HN has many great qualities, but some of the most important conversations we need to have are too emotional and inherently divisive to be connected to any kind of social currency system. there are times when identity itself is simply too much of a barrier.
the heavily moderated upvote/downvote system of prioritizing content is great when dealing with technical topics that aren't too emotional and don't challenge cultural established norms too heavily. however there are many aspects of life that are too messy, too heated & too shameful to be effectively dealt with in this format. these tend to turn into shadow topics that are better out of sight & out of mind, only discussed behind closed doors where the risk of vulnerability is limited and even then they still carry potential repercussions. in 'real name only' networks there are far too many risks to ever be a real person at all so we cultivate a brand that is the best & most superficial version of ourselves. we hide our pain, our doubts, our regrets. this extends to pseudonymous networks as well and anywhere that a cumulative identity is present. very few people want to be recognized as assholes and no one wants to be a pariah, a victim or a failure even if they really are. in a sense the only time you're really talking to anyone is when you've both stripped your personhood away and have nothing to lose.

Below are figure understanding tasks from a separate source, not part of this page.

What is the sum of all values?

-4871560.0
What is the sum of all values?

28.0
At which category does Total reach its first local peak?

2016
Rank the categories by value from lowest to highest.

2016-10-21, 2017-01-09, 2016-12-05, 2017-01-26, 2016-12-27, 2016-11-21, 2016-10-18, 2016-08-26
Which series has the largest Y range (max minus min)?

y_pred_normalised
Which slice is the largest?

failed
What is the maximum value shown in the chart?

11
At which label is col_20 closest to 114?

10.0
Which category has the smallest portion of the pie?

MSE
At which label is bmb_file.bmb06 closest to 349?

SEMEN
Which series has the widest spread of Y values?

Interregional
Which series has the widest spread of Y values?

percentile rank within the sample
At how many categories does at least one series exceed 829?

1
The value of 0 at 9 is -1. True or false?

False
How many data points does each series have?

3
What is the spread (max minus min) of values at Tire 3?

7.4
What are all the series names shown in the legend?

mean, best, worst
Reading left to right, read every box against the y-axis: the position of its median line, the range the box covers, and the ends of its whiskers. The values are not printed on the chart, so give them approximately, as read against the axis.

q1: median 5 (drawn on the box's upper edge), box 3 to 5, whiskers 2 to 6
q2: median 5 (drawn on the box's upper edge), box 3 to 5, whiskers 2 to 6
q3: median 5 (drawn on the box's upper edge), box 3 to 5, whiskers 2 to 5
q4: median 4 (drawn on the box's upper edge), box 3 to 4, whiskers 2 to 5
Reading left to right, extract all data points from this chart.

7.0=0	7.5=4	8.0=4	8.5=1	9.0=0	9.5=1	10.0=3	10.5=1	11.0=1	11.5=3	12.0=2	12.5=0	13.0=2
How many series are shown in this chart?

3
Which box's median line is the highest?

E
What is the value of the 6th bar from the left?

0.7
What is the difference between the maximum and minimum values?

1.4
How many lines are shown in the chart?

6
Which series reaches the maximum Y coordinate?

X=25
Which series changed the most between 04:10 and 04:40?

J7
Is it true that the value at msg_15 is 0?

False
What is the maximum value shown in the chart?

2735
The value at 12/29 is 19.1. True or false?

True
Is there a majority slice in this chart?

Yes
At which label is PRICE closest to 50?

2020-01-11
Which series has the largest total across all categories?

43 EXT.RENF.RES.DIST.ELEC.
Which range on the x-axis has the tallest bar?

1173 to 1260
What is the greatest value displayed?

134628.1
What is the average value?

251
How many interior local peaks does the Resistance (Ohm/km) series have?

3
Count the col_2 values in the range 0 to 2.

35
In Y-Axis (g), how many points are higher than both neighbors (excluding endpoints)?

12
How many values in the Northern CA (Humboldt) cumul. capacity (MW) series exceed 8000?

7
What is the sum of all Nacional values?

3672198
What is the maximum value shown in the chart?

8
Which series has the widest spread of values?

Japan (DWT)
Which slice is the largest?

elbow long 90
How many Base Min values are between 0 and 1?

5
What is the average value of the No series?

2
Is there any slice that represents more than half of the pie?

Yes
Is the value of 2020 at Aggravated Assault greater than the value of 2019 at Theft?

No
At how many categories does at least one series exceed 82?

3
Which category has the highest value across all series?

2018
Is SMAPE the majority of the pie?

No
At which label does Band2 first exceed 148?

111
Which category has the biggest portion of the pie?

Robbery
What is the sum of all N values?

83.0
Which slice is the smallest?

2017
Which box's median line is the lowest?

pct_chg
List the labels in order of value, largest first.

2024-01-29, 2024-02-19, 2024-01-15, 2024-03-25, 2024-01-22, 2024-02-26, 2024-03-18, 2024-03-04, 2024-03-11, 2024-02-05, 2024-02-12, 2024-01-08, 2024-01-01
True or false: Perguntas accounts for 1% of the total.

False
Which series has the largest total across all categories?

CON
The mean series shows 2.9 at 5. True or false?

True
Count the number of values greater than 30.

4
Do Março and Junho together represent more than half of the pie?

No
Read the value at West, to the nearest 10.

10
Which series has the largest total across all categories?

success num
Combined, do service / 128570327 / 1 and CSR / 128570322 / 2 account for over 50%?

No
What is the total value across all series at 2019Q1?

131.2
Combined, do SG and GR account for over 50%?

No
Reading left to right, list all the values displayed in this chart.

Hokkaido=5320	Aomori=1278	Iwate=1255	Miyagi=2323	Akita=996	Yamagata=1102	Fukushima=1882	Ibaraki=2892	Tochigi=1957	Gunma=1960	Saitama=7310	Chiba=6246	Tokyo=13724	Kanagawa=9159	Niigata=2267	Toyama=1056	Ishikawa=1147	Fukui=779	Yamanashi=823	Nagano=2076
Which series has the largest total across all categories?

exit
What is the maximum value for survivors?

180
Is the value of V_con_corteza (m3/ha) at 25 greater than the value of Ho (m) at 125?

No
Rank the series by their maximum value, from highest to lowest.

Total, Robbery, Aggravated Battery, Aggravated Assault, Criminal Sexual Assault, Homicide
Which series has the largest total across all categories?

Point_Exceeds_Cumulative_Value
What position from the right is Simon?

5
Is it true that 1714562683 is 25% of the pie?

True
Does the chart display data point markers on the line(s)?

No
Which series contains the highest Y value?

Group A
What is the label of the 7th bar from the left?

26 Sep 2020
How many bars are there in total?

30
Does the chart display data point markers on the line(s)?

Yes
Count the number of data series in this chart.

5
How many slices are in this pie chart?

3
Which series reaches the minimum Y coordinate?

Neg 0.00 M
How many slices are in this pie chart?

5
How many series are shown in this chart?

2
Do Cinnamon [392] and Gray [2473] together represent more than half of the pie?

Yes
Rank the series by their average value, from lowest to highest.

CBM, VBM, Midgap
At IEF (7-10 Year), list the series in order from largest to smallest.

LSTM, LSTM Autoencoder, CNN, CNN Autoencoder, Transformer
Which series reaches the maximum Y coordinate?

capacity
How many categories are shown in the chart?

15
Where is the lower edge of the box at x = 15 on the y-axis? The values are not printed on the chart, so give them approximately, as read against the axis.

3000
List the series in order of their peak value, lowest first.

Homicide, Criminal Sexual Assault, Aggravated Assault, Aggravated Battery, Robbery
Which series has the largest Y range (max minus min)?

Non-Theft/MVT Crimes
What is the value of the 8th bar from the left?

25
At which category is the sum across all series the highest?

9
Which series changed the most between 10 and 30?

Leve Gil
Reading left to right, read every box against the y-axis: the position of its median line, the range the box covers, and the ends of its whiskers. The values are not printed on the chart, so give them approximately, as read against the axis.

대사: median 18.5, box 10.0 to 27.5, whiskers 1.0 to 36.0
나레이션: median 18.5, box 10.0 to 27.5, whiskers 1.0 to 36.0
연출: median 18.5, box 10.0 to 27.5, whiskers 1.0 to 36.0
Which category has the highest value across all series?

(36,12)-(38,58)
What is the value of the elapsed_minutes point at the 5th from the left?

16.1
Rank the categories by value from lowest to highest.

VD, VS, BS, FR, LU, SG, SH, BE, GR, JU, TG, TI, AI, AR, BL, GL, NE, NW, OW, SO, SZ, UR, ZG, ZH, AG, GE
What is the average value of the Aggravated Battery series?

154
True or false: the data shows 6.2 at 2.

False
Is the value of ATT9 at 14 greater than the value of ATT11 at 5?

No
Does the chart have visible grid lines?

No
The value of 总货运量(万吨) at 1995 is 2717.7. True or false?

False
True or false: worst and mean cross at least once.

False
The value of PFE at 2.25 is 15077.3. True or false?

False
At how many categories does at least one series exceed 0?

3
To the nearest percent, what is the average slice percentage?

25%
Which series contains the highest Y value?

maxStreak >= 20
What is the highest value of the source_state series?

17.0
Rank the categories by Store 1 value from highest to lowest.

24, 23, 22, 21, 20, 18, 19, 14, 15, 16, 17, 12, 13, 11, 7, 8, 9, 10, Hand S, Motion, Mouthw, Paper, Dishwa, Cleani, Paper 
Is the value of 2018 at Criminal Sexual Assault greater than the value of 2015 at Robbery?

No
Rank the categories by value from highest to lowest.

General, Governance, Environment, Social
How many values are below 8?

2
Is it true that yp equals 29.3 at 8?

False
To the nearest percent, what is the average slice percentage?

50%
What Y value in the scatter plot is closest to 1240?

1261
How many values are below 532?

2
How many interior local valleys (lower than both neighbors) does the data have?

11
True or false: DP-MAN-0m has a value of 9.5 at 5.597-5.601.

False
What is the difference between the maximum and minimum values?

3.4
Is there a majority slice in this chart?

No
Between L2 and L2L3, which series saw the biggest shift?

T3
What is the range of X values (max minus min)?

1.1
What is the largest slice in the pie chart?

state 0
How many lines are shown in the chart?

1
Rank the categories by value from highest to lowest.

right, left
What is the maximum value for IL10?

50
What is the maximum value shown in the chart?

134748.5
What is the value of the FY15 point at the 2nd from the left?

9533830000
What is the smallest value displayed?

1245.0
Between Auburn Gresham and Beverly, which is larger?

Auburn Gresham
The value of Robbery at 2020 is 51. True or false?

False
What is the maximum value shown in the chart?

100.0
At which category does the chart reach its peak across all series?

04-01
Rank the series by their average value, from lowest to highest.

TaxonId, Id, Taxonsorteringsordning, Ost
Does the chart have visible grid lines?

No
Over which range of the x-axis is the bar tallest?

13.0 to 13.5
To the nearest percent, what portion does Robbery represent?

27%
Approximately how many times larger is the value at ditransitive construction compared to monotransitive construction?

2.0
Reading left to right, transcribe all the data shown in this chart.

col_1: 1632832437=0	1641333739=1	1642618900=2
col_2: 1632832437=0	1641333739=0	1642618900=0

Toxicity is a non issue compared the the huge disadvantage of losing anonymity. In fact you're feeding the trolls by giving them hints of ethnicity, gender, etc.
A real name policy also wouldn't actually address the actual problem. Toxic behavior is possible because on the internet you can write angry comments to a person on the other side of the globe and then forget about that person tomorrow. If that person does come back tomorrow then it doesn't matter if they are called "hahaurmom" or "Jonathan Willis".
The word you want is "impunity" not "anonymity". Because awful behaviour persists in actively de-anonymized contexts (eg: Facebook) when there's a power imbalance that puts society (or a local subset of it) on the side of the troll and against the victim.
Consider someone growing up on the internet. The more they're exposed to this sort of content, the more it will be normalized in their mind. The more they're exposed to this sort of content, the more likely susceptible people are to be radicalized by it, and to grow into the same sort of troll. Hiding or suppressing low-quality content creates a herd immunity effect. It prevents a shift of the Overton Window to where "generally allowable discourse" suddenly includes timestamping the most "salacious" parts of a child's video, or telling people to actually kill themselves, or sharing their purely racist, hate-filled viewpoints.
While you may rather be exposed to it because you have the strength and capability to view it as a curiosity and a sociological study, the impressionable among us maybe deserve to not be bombarded with garbage, and we may have a moral duty to at least make some effort to minimize indoctrination and radicalization on these platforms.